14:00 Deterrence, Displacement and Chilling Effects of Enforcement of Computer Misuse: Evidences from Online Hacker Forums

Qiu-Hong Wang Singapore Management University

Abstract: To tackle the ubiquitous and exponential rise of cybersecurity threats, countries have enacted legislation to criminalize the production, distribution and possession of computer misuse tools. Observing the over 30 years of debate about the chilling effect of prosecution under computer misuse legislation on information security professionals, this study identifies a natural experiment in online hacker forums, examining the potential impacts of the enforcement of computer misuse on users' contribution to knowledge sharing categorized by the intent for malicious hacking, security protection or dual usage. Through a user-level choice model combined with an innovative exponential distributed survival function to count the noise caused by the forums' self-regulation, we find the evidences of the enforcement in deterring the malicious hacking content (deterrence effect), encouraging the protection content (displacement effect), and inhibiting the content related to the dual usage (chilling effect). Further we find that while the intrinsic (extrinsic) incentives may undermine (reinforce) the deterrence and displacement effects, both the intrinsic and extrinsic incentives strengthen the chilling effect. Our study is among the initial efforts that empirically address the impacts of the enforcement of computer misuse on the provision of security technical information with malicious, benign or ambiguous intention.

14:30 Coffee break

15:00 "Gender and IoT": The Implications of smart technologies on victims and survivors of domestic and sexual violence and abuse

Leonie Tanczer University College London

Abstract: In recent years, forms of online harassment and sexual abuse facilitated through information and communication technologies emerged. These ICT-supported assaults range from cyberstalking to online behavioural control. While many efforts to tackle technology-facilitated abuse ("tech abuse") are concerned with 'conventional' cyber risks such as abuses on social media platforms and restrictions to devices such as laptops and phones, emerging "Internet of Things" (IoT) technologies such as 'smart'meters, locks, and cameras expand domestic violence victim's risk trajectories further.
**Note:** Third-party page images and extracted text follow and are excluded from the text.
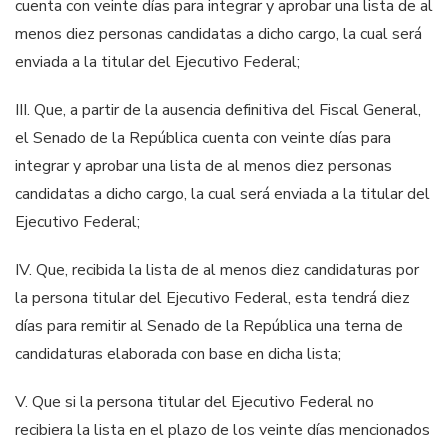
cuenta con veinte días para integrar y aprobar una lista de al
menos diez personas candidatas a dicho cargo, la cual será
enviada a la titular del Ejecutivo Federal;
III.
Que, a partir de la ausencia definitiva del
Fiscal General
,
el Senado de la República cuenta con veinte días para
integrar y aprobar una lista de al menos diez personas
candidatas a dicho cargo, la cual será enviada a la titular del
Ejecutivo Federal;
IV. Que,
recibida la lista de al menos diez candidaturas por
la persona titular del Ejecutivo Federal, esta tendrá diez
días para remitir al Senado de la República una terna de
candidaturas elaborada con base en dicha lista;
V.
Que si la persona titular del Ejecutivo Federal no
recibiera la lista en
el plazo
de los veinte días mencionados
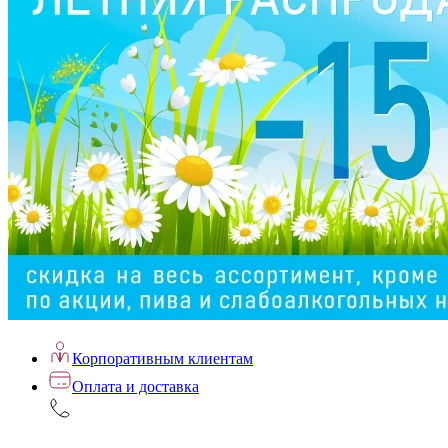
Корпоративным клиентам
Оплата и доставка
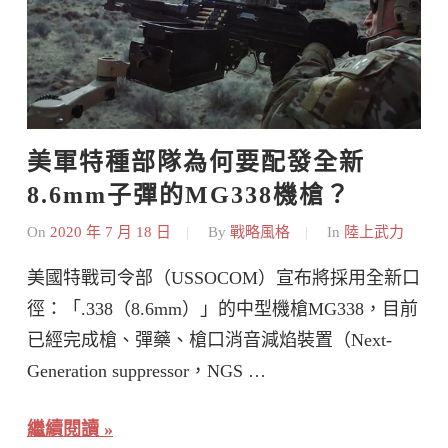
美軍特種部隊為何要配發全新
8.6mm子彈的MG338機槍？
On
2020 年 7 月 18 日
By
戰略風格
In
陸上武力
美國特戰司令部（USSOCOM）宣布將採用全新口
徑：「.338（8.6mm）」的中型機槍MG338，目前
已經完成槍、彈藥、槍口消音減焰裝置（Next-
Generation suppressor，NGS …
繼續閱讀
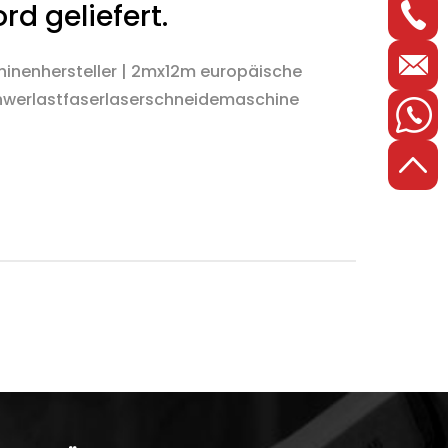
d geliefert.
nenhersteller | 2mx12m europäische
hwerlastfaserlaserschneidemaschine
In this talk, findings from UCL's "Gender and IoT" (GIoT) research project will be outlined. GIoT runs in collaboration with a wide stakeholder group, including the London VAWG Consortium, the digital rights charity Privacy International, and the UK-wide PETRAS IoT Research Hub. The research project analyses evolving IoT privacy and security risks. It studies IoT technologies impact on gender-based domestic and sexual violence and abuse and the socio-technical measures that will need to be implemented in order to mitigate against those risks.

15:30 TBA


Abstract: TBA

16:30 The Cambridge Cybercrime Centre

Richard Clayton Cambridge Cybercrime Centre

Abstract: This talk briefly discusses our legal framework for sharing cybercrime data with other academic researchers and give some examples of the type of data we have and what it is being used for.